Anna Goldie, Azalia Mirhoseini, Hao Zhou, Irene Cai, Christopher D. Manning
Stanford University, Google DeepMind
arXiv.org (2025)
Agent RL Reasoning QA

📝 Paper Summary

Multi-call tool use with flexible plan RL-based tool use
SWiRL improves LLM performance on complex tasks by generating multi-step tool-use trajectories, filtering them for step-wise soundness, and optimizing the model via reinforcement learning on granular intermediate steps.
Core Problem
Traditional RLHF and RLAIF optimize for single-step responses, failing to address the compounding errors and complex planning required for multi-step reasoning and tool-use tasks.
Why it matters:
  • Complex real-world problems require sequences of interrelated actions (searching, synthesizing, calculating), where one early mistake derails the final answer
  • Current methods struggle to teach models when to stop searching or how to recover from intermediate errors in long trajectories
  • Existing single-step optimization approaches miss the granular feedback needed to correct specific faulty reasoning steps or tool calls
Concrete Example: In multi-hop QA, a model might incorrectly query a search engine in step 1, retrieve irrelevant info, and hallucinate an answer.

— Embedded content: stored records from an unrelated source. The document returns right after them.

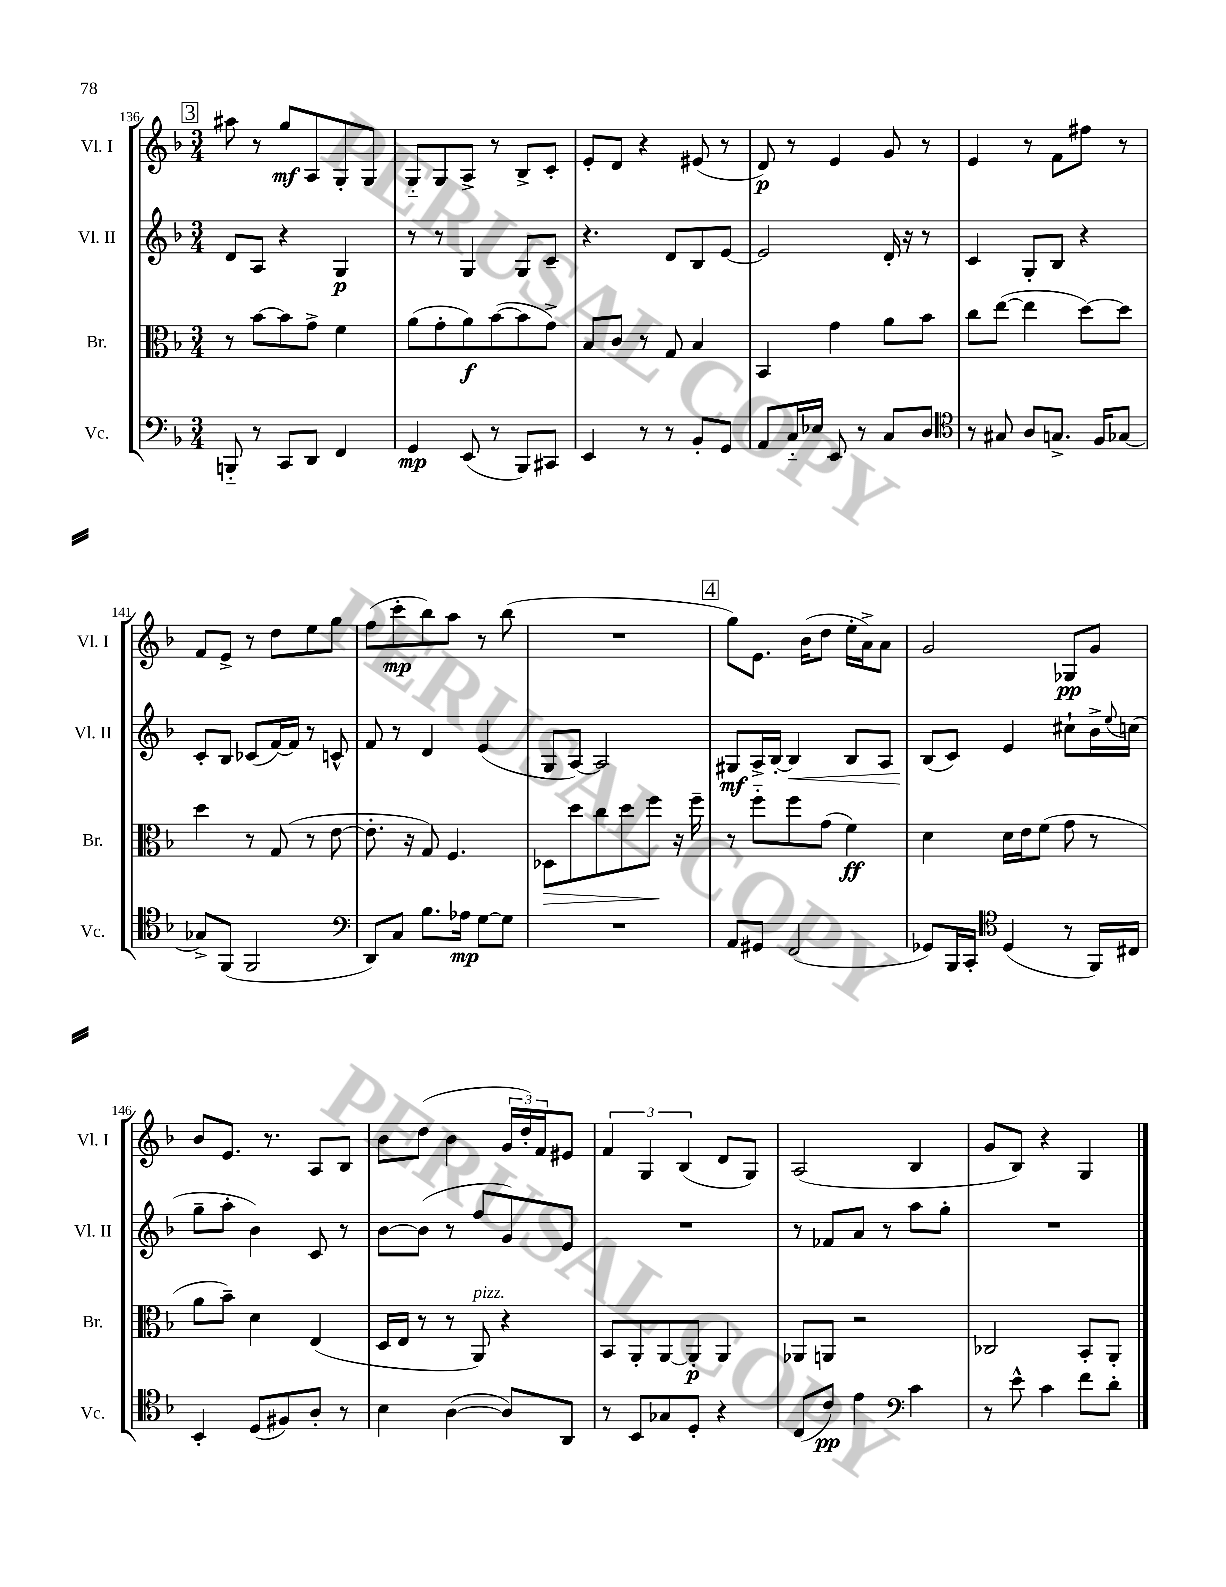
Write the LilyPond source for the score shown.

<<
\new StaffGroup <<
\new Staff = "s0" \with { instrumentName = "Vl. I" shortInstrumentName = "Vl. I" } {
    \clef treble \key f \major \numericTimeSignature \time 3/4
    \mark \markup { \box "3" } ais''8 r8 g''8\mf a8 g8-. g8 |
    g8-_ g8 a8-> r8 bes8-> c'8-. |
    e'8-. d'8 r4 eis'8( r8 |
    d'8\p) r8 e'4 g'8 r8 |
    e'4 r8 f'8 fis''8 r8 |
    f'8 e'8-> r8 d''8 e''8 g''8 |
    f''8( c'''8-.\mp bes''8) a''8 r8 bes''8( |
    R2. |
    \mark \markup { \box "4" } g''8) e'8. bes'16( d''8 e''16-. a'16->) a'8 |
    g'2 ges8\pp g'8 |
    bes'8 e'8. r8. a8 bes8 |
    bes'8 d''8( bes'4 \tuplet 3/2 { g'16 d''16-.) f'16 } eis'8 |
    \tuplet 3/2 { f'4 g4 bes4( } d'8 g8) |
    a2( bes4 |
    g'8 bes8) r4 g4 \bar "|." |
}
\new Staff = "s1" \with { instrumentName = "Vl. II" shortInstrumentName = "Vl. II" } {
    \clef treble \key f \major \numericTimeSignature \time 3/4
    \mark \markup { \box "3" } d'8 a8 r4 g4\p |
    r8 r8 g4 g8 c'8-- |
    r4. d'8 bes8 e'8~ |
    e'2 d'16-. r16 r8 |
    c'4 g8-. bes8 r4 |
    c'8-. bes8 ces'8( f'16~) f'16 r8 c'8-^ |
    f'8 r8 d'4 e'4( |
    g8 a8~) a2 |
    \mark \markup { \box "4" } gis8\mf a16-> bes16~-. bes4\< bes8 a8 |
    bes8\!( c'8) e'4 cis''8-! bes'16-> \appoggiatura { e''8 } c''16( |
    g''8-- a''8-. bes'4) c'8 r8 |
    bes'8~ bes'8( r8 f''8 g'8) e'8 |
    R2. |
    r8 fes'8 a'8 r8 a''8 g''8-. |
    R2. \bar "|." |
}
\new Staff = "s2" \with { instrumentName = "Br." shortInstrumentName = "Br." } {
    \clef alto \key f \major \numericTimeSignature \time 3/4
    \mark \markup { \box "3" } r8 bes'8~ bes'8 g'8-> f'4 |
    a'8( g'8-. a'8\f) bes'8~( bes'8 g'8->) |
    bes8 c'8 r8 g8 bes4 |
    bes,4 g'4 a'8 bes'8 |
    c''8 e''8~( e''4 d''8~) d''8 |
    d''4 r8 g8( r8 e'8~ |
    e'8.-. r16 g8) f4. |
    des8\> d''8 c''8 d''8 f''8\! r16 f''16-- |
    \mark \markup { \box "4" } r8 f''8-_ f''8 g'8( f'4\ff) |
    d'4 d'16 e'16 f'8( g'8 r8 |
    a'8 bes'8--) d'4 e4( |
    d16 e16 r8 r8 a,8^\markup { \italic "pizz." }) r4 |
    bes,8 a,8-. a,8~ a,8-.\p a,4 |
    aes,8 a,8 r2 |
    ces2 bes,8-. a,8-. \bar "|." |
}
\new Staff = "s3" \with { instrumentName = "Vc." shortInstrumentName = "Vc." } {
    \clef bass \key f \major \numericTimeSignature \time 3/4
    \mark \markup { \box "3" } b,,8-_ r8 c,8 d,8 f,4 |
    g,4\mp e,8( r8 bes,,8) cis,8 |
    e,4 r8 r8 bes,8-. g,8 |
    a,8 c16-_ ees16 e,8 r8 c8 d8 |
    \clef tenor r8 gis8 a8 g8.-> f16 ges8~ |
    ges8-> f,8( f,2 |
    \clef bass d,8) c8 bes8. aes16\mp g8~ g8 |
    R2. |
    \mark \markup { \box "4" } a,8 gis,8 f,2( |
    ges,8) bes,,16 c,16-. \clef tenor d4( r8 f,16) cis16 |
    bes,4-. d8( fis8) a8-. r8 |
    bes4 a4~( a8) a,8 |
    r8 bes,8 ges8 d8-. r4 |
    c8( c'8\pp) e'4 \clef bass c'4 |
    r8 e'8-^ c'4 f'8 d'8-. \bar "|." |
}
>>
>>
\layout { \context { \Score currentBarNumber = #136 } }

Standard outcome-based RL only penalizes the final wrong answer, failing to teach the model *which* specific step (the bad query) caused the failure.
Key Novelty
Step-Wise Reinforcement Learning (SWiRL)
  • Decomposes multi-step synthetic trajectories into sub-trajectories, treating each intermediate action (reasoning or tool call) as a distinct training point
  • Uses a generative reward model to score the 'reasonableness' of each specific step given its context, rather than just scoring the final outcome
  • Demonstrates that filtering data based on step-wise process quality is more effective for RL than filtering solely for correct final answers
Architecture
Architecture Figure Figure 2
The Step-Wise Reinforcement Learning (SWiRL) optimization process.
Evaluation Highlights
  • +21.5% relative accuracy improvement on GSM8K (math) and +12.3% on HotPotQA (multi-hop QA) compared to baseline approaches
  • Training solely on HotPotQA (text QA) improves zero-shot performance on GSM8K (math) by 16.9%, demonstrating strong cross-task generalization
  • Outperforms baselines by 15.3% on BeerQA and 11.1% on MuSiQue, confirming effectiveness across diverse multi-hop reasoning datasets
Breakthrough Assessment
8/10
Significant gains in multi-step reasoning and remarkable cross-task generalization (QA to Math). The finding that process-filtered data outperforms outcome-filtered data for RL challenges prevailing assumptions in synthetic data distillation.